» Data excerpts:
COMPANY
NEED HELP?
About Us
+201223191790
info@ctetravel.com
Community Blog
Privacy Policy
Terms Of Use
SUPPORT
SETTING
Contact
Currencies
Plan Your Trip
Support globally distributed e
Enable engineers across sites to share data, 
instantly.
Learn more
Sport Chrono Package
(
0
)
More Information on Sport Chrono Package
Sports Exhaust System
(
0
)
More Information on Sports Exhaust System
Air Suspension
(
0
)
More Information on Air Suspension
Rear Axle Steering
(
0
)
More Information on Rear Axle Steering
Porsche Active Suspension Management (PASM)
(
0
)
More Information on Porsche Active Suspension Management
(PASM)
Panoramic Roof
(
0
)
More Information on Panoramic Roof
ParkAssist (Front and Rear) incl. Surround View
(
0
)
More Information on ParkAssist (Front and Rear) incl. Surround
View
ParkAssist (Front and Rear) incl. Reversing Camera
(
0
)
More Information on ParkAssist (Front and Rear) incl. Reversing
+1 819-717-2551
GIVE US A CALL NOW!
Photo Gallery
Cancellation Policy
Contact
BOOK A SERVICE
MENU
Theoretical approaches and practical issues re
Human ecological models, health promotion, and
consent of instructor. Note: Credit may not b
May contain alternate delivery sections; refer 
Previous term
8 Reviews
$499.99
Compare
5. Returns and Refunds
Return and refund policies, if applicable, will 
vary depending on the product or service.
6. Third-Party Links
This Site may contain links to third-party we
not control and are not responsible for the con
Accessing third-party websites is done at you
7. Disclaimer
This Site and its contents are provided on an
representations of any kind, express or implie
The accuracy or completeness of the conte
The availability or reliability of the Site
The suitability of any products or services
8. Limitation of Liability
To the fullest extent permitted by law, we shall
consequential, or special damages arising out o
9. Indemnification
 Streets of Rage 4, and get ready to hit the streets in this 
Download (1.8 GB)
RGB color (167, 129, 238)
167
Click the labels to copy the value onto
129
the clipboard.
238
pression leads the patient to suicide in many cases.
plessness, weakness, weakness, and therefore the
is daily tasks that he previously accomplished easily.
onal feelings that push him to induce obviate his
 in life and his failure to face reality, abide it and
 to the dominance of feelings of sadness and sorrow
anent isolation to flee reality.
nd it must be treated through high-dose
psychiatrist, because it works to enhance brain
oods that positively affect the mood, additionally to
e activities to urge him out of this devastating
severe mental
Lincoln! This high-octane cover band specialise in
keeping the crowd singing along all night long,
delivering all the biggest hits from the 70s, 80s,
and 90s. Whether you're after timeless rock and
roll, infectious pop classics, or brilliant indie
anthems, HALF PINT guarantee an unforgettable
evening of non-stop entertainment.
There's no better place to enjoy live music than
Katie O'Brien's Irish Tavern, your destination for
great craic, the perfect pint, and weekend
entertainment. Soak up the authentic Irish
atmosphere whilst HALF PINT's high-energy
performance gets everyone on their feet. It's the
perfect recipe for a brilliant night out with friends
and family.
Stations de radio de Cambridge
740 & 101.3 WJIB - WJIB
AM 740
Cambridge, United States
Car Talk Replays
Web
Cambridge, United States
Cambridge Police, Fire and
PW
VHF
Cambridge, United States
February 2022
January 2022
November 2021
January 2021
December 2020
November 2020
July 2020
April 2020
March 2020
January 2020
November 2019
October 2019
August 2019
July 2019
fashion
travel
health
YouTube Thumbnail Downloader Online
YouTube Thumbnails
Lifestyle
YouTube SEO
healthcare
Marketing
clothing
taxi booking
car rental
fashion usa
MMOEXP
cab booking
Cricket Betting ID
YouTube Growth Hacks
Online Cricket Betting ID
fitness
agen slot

» What is needed:
Write out each entry again, leaving every word as it is.

» Written solution:
COMPANY
NEED HELP?
About Us
+201223191790
info@ctetravel.com
Community Blog
Privacy Policy
Terms Of Use
SUPPORT
SETTING
Contact
Currencies
Plan Your Trip
Support globally distributed e
Enable engineers across sites to share data, 
instantly.
Learn more
Sport Chrono Package
(
0
)
More Information on Sport Chrono Package
Sports Exhaust System
(
0
)
More Information on Sports Exhaust System
Air Suspension
(
0
)
More Information on Air Suspension
Rear Axle Steering
(
0
)
More Information on Rear Axle Steering
Porsche Active Suspension Management (PASM)
(
0
)
More Information on Porsche Active Suspension Management
(PASM)
Panoramic Roof
(
0
)
More Information on Panoramic Roof
ParkAssist (Front and Rear) incl. Surround View
(
0
)
More Information on ParkAssist (Front and Rear) incl. Surround
View
ParkAssist (Front and Rear) incl. Reversing Camera
(
0
)
More Information on ParkAssist (Front and Rear) incl. Reversing
+1 819-717-2551
GIVE US A CALL NOW!
Photo Gallery
Cancellation Policy
Contact
BOOK A SERVICE
MENU
Theoretical approaches and practical issues re
Human ecological models, health promotion, and
consent of instructor. Note: Credit may not b
May contain alternate delivery sections; refer 
Previous term
8 Reviews
$499.99
Compare
5. Returns and Refunds
Return and refund policies, if applicable, will 
vary depending on the product or service.
6. Third-Party Links
This Site may contain links to third-party we
not control and are not responsible for the con
Accessing third-party websites is done at you
7. Disclaimer
This Site and its contents are provided on an
representations of any kind, express or implie
The accuracy or completeness of the conte
The availability or reliability of the Site
The suitability of any products or services
8. Limitation of Liability
To the fullest extent permitted by law, we shall
consequential, or special damages arising out o
9. Indemnification
 Streets of Rage 4, and get ready to hit the streets in this 
Download (1.8 GB)
RGB color (167, 129, 238)
167
Click the labels to copy the value onto
129
the clipboard.
238
pression leads the patient to suicide in many cases.
plessness, weakness, weakness, and therefore the
is daily tasks that he previously accomplished easily.
onal feelings that push him to induce obviate his
 in life and his failure to face reality, abide it and
 to the dominance of feelings of sadness and sorrow
anent isolation to flee reality.
nd it must be treated through high-dose
psychiatrist, because it works to enhance brain
oods that positively affect the mood, additionally to
e activities to urge him out of this devastating
severe mental
Lincoln! This high-octane cover band specialise in
keeping the crowd singing along all night long,
delivering all the biggest hits from the 70s, 80s,
and 90s. Whether you're after timeless rock and
roll, infectious pop classics, or brilliant indie
anthems, HALF PINT guarantee an unforgettable
evening of non-stop entertainment.
There's no better place to enjoy live music than
Katie O'Brien's Irish Tavern, your destination for
great craic, the perfect pint, and weekend
entertainment. Soak up the authentic Irish
atmosphere whilst HALF PINT's high-energy
performance gets everyone on their feet. It's the
perfect recipe for a brilliant night out with friends
and family.
Stations de radio de Cambridge
740 & 101.3 WJIB - WJIB
AM 740
Cambridge, United States
Car Talk Replays
Web
Cambridge, United States
Cambridge Police, Fire and
PW
VHF
Cambridge, United States
February 2022
January 2022
November 2021
January 2021
December 2020
November 2020
July 2020
April 2020
March 2020
January 2020
November 2019
October 2019
August 2019
July 2019
fashion
travel
health
YouTube Thumbnail Downloader Online
YouTube Thumbnails
Lifestyle
YouTube SEO
healthcare
Marketing
clothing
taxi booking
car rental
fashion usa
MMOEXP
cab booking
Cricket Betting ID
YouTube Growth Hacks
Online Cricket Betting ID
fitness
agen slot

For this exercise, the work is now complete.